*Given passage:*
Most recently, new Centers for Medicare & Medicaid Services Administrator Mark McClellan noted in a response to questions from the Senate Finance Committee that "it is incorrect for anyone to argue that the law calls for employers to be subsidized for costs they are not incurring" -- i.e., costs picked up by retirees themselves.
While "there is some debate over the precise meaning" of actuarial equivalence as used in the law, the Medicare Modernization Act clearly "calls for employers to be eligible for the subsidy provided they require [sic] a benefit 'at least equal to the actuarial value of standard prescription drug coverage'" under Medicare Part D.
In a February letter to Health and Human Services Secretary Tommy Thompson, House Ways and Means Committee Chair Bill Thomas (R-CA) wrote that the notion that employers will be subsidized regardless "of how much cost sharing they require their retirees to pick up is not supported by the legislative language in the statute or congressional intent."
In March, Thompson replied that he agreed with Thomas' conclusion "that it is incorrect to assume that employers and union plans are entitled to the subsidy payment, regardless of how much cost sharing retirees are required to pay."
It is true, however, that drug coverage that is actuarially equivalent to the new Part D standard would in fact require more cost sharing than some retirees bear in their employer-sponsored retirement plans as currently structured.

*The data:*
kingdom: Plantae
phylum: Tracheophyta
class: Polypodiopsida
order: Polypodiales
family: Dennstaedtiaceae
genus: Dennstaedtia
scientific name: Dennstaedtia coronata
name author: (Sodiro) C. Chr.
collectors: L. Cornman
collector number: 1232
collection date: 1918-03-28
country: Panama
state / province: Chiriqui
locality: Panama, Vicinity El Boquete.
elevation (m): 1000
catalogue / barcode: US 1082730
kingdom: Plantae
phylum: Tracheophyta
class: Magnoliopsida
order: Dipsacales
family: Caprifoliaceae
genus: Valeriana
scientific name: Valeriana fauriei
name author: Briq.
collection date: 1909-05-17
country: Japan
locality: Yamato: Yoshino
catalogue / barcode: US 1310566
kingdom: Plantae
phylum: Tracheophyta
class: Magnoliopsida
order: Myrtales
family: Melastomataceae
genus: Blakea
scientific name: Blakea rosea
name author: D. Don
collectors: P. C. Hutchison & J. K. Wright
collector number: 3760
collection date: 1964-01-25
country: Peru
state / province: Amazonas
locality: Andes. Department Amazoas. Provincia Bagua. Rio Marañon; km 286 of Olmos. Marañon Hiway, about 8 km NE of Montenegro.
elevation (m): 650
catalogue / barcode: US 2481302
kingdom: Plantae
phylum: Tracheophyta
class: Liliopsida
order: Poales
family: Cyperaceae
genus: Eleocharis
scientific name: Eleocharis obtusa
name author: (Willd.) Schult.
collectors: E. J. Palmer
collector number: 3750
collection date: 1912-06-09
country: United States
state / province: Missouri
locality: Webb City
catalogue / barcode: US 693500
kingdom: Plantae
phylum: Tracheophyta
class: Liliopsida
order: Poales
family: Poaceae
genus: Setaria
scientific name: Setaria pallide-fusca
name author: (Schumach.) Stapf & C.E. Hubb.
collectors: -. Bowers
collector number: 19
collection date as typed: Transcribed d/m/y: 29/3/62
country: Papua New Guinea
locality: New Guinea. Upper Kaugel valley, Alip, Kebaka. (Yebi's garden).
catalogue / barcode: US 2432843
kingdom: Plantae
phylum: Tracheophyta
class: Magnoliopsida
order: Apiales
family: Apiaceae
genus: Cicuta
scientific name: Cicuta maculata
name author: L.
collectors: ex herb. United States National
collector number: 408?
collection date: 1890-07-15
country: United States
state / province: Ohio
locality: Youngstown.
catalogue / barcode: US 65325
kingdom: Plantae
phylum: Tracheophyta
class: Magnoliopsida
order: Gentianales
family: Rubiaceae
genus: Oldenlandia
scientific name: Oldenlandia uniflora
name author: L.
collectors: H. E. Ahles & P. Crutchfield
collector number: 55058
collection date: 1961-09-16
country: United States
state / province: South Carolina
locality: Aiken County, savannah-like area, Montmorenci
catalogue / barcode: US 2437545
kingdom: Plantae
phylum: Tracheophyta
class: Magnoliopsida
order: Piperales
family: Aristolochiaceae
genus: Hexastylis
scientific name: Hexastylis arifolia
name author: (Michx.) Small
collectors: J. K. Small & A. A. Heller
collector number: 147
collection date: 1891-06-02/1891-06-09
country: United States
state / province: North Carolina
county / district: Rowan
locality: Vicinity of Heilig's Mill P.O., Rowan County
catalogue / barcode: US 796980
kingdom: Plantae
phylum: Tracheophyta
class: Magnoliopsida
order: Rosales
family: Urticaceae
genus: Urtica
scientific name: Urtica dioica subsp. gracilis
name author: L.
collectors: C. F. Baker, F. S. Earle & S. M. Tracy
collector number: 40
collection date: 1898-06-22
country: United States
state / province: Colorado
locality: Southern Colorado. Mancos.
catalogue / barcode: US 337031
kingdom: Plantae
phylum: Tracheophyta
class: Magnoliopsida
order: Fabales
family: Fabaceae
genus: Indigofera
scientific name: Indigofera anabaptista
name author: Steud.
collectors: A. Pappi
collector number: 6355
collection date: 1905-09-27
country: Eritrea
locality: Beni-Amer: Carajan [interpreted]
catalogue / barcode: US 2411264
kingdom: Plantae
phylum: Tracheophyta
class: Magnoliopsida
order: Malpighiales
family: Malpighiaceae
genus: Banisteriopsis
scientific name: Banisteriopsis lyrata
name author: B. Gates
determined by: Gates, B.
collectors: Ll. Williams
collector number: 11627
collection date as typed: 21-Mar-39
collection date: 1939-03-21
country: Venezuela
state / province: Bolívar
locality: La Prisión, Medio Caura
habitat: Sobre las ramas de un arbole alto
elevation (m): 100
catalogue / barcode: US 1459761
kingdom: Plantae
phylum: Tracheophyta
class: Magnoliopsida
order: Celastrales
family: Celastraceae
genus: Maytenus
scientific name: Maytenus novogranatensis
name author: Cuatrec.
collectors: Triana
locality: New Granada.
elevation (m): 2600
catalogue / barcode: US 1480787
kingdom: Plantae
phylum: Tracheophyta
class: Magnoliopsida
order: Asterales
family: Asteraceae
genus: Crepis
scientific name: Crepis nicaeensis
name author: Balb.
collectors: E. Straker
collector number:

*Explore the material:*
A - Answer these from the passage on the Medicare drug subsidy for employers:
(i) Which committee's questions was Mark McClellan responding to?
(ii) To whom did Bill Thomas write in February?
(iii) In what month did Thompson reply?
B - Using the passage on the Medicare drug subsidy for employers, explain why employers are not entitled to the subsidy regardless of how much cost sharing retirees pay.

*Answers:*
A -
(i) The Senate Finance Committee.
(ii) Health and Human Services Secretary Tommy Thompson.
(iii) March.

B - The Medicare Modernization Act makes employers eligible only if they require a benefit "at least equal to the actuarial value of standard prescription drug coverage" under Part D. The law does not call for subsidizing employers for costs they are not incurring, such as costs picked up by retirees themselves. Thomas added that the opposite view is not supported by the statute's language or congressional intent.